Czernidłak kołpakowaty – pospolity i niedoceniany

W ramach opisywania przeze mnie nietypowych potraw na kryzys i przetrwanie w warunkach niedoboru żywności chciałbym Wam pokazać grzyb dość pospolity w parkach i na skwerach miejskich o wszystko mówiącej nazwie czernidłak kołpakowaty. Czernidłak? Dlatego, że młode owocniki tego pieczarkowca kiedy dojrzewają, zaczynają brzydko czernieć a w końcu grzyb ulega rozpuszczeniu.

Grzyby duszone, podane w biały sosie z boczkiem wędzonym. 

Do fazy czernienia jednak grzyb jest jadalny i bardzo delikatny w smaku. Trudno go też pomylić z czymś innym, rośnie z reguły gromadami a młodym osobnikom towarzyszą rozwinięte, poczerniałe i już rozpuszczające się osobniki (niejadalne).
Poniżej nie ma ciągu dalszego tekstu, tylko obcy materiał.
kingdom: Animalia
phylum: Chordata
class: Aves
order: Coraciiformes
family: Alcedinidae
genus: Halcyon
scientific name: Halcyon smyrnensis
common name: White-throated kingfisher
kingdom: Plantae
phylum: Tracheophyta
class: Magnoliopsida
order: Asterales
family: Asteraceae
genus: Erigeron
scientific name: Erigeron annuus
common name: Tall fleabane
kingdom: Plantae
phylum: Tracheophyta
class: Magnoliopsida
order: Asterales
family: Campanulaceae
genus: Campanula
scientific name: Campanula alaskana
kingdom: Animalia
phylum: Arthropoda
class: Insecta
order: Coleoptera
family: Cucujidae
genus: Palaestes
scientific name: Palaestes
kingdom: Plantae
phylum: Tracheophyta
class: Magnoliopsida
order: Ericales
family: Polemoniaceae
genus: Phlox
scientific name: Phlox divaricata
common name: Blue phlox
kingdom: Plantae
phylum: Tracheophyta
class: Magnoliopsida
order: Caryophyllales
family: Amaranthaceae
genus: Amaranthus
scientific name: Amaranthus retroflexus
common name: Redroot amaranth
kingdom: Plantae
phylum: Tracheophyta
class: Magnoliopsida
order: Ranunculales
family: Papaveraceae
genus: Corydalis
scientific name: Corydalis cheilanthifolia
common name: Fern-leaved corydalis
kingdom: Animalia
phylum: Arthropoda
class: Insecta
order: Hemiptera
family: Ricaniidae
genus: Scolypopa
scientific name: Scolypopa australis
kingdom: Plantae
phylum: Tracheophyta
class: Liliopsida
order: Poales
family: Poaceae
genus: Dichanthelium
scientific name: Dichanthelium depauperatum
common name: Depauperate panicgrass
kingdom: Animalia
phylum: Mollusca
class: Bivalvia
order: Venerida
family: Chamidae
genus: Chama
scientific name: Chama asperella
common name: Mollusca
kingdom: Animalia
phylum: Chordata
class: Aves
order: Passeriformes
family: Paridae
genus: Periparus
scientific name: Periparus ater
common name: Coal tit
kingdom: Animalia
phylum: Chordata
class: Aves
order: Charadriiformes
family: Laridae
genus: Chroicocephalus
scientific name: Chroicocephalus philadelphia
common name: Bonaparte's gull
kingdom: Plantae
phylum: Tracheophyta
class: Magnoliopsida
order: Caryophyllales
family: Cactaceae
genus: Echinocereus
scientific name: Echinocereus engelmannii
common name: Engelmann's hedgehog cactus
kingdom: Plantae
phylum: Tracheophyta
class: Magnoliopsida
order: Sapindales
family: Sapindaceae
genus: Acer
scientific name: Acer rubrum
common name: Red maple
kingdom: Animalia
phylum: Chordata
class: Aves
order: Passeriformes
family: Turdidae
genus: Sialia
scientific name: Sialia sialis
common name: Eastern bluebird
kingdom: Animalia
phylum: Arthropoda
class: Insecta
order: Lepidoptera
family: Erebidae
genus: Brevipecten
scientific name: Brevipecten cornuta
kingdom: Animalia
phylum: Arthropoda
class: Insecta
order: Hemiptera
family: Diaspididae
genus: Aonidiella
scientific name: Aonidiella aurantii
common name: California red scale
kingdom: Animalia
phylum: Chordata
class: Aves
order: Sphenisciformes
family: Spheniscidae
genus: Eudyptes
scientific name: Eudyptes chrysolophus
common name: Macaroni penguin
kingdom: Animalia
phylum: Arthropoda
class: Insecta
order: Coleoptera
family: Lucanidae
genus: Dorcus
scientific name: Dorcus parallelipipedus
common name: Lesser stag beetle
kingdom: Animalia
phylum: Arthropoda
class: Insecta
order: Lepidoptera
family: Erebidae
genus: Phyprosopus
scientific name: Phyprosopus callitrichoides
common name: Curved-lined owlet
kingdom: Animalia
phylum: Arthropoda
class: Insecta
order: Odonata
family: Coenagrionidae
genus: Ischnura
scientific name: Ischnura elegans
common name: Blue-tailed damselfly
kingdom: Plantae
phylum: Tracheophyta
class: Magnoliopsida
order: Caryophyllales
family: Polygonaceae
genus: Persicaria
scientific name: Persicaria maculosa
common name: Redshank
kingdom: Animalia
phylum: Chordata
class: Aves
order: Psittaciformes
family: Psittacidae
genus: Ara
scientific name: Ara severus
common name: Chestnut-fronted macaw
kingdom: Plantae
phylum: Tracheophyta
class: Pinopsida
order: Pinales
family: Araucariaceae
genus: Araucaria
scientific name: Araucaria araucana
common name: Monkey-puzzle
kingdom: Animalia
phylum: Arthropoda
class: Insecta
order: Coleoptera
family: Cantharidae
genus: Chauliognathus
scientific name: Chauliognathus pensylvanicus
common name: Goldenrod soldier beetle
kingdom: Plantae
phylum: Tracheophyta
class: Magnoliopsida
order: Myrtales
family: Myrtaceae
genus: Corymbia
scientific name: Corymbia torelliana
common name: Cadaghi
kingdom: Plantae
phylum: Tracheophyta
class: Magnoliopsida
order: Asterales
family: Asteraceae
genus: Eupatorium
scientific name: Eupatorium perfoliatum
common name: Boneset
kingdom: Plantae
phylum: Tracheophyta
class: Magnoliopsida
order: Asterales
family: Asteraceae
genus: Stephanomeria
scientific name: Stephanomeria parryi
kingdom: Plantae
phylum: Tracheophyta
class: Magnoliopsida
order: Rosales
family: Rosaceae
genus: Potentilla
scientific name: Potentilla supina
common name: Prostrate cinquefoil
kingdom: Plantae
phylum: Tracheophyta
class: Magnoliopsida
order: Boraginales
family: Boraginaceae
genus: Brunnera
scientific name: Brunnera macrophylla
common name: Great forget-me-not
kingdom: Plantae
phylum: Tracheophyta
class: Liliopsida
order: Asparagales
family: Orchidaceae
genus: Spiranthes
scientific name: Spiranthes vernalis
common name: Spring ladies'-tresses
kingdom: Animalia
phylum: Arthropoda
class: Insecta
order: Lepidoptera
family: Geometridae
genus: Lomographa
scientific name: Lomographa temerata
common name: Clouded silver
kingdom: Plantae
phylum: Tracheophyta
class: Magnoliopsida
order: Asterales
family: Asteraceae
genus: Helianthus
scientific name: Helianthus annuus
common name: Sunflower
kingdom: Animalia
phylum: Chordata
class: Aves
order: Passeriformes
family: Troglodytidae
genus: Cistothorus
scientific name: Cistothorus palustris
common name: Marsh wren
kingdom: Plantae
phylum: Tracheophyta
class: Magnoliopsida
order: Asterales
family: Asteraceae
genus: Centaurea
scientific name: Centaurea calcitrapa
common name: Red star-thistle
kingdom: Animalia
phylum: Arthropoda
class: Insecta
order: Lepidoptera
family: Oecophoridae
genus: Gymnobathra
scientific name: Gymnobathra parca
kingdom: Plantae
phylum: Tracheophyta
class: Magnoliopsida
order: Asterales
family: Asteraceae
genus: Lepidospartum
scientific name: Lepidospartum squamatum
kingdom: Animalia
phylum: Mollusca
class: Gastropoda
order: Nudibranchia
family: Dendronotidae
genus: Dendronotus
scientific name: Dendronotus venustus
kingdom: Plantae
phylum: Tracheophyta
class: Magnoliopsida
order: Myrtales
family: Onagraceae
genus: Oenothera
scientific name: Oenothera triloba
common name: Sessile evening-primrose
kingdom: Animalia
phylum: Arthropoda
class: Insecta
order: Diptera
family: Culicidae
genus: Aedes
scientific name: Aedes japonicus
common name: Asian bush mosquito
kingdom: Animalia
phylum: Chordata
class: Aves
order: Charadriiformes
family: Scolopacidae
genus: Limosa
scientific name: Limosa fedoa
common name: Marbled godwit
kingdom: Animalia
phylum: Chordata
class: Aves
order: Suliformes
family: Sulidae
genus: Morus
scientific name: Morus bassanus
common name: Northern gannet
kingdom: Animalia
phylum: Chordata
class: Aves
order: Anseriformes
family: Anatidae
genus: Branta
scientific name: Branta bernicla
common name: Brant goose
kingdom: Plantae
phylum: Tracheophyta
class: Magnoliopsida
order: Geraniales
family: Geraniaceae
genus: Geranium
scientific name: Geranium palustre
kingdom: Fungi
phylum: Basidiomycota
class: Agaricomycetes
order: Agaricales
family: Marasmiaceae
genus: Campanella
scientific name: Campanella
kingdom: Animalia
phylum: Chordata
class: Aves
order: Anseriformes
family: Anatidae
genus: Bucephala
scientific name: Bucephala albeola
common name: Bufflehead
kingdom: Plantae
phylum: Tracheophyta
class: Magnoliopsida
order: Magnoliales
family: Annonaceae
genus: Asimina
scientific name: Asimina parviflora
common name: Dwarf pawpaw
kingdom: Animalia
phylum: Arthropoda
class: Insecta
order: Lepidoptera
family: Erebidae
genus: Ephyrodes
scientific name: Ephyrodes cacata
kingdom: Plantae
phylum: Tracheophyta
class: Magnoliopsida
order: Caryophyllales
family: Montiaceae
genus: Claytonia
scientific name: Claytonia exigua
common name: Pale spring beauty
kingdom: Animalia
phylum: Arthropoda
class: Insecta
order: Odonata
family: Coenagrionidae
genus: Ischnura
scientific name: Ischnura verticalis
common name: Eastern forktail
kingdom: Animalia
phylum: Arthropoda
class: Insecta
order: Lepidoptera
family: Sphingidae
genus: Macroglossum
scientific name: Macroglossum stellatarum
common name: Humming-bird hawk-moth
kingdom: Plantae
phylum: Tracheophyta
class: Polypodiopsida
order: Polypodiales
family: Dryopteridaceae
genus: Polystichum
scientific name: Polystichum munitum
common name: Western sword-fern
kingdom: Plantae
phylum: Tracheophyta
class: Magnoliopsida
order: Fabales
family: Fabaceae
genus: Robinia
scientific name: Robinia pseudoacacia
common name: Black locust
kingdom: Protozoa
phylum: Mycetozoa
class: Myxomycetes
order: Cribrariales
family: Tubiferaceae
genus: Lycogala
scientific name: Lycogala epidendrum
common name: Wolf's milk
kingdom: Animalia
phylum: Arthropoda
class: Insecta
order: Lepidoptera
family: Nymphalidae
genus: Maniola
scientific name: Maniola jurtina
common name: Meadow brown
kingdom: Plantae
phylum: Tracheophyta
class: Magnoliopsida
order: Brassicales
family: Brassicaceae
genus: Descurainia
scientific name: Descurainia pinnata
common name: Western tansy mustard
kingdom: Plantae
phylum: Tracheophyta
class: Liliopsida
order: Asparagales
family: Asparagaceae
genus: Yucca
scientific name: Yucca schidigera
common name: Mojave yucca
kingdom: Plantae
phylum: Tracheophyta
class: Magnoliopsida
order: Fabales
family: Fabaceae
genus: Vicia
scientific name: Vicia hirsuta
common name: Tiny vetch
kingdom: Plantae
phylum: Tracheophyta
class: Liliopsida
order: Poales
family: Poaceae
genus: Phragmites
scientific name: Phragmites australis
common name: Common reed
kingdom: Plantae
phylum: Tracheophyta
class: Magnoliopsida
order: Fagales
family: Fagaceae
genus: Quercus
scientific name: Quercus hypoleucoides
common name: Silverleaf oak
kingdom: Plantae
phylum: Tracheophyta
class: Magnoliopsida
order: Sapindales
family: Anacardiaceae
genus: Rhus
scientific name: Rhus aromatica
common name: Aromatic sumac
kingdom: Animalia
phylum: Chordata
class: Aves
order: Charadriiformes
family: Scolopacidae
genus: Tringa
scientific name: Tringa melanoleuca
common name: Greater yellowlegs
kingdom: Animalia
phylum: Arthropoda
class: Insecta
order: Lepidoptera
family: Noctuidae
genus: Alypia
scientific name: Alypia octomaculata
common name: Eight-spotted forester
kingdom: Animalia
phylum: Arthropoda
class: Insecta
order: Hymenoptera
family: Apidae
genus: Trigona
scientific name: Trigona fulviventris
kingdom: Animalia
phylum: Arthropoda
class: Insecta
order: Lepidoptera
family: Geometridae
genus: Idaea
Jeśli macie jakieś wątpliwości – wpiszcie nazwę grzyba w wyszukiwarce i zobaczcie jak wyglądają całe skupiska.

Czy pomyślelibyście, że ten pospolity i niedoceniany przez większość ludzi grzyb jest dobrym składnikiem mojego obiadu?

P.S. Istnieje mit, że czernidłak kołpakowaty nie może być spożywany razem z alkoholem. Jest to pomyłka. Alkohol nie może być spożywany z innym grzybem z tej rodziny, mianowicie z czernidłakiem pospolitym, nie do pomylenia z kołpakowatym, jak dla mnie.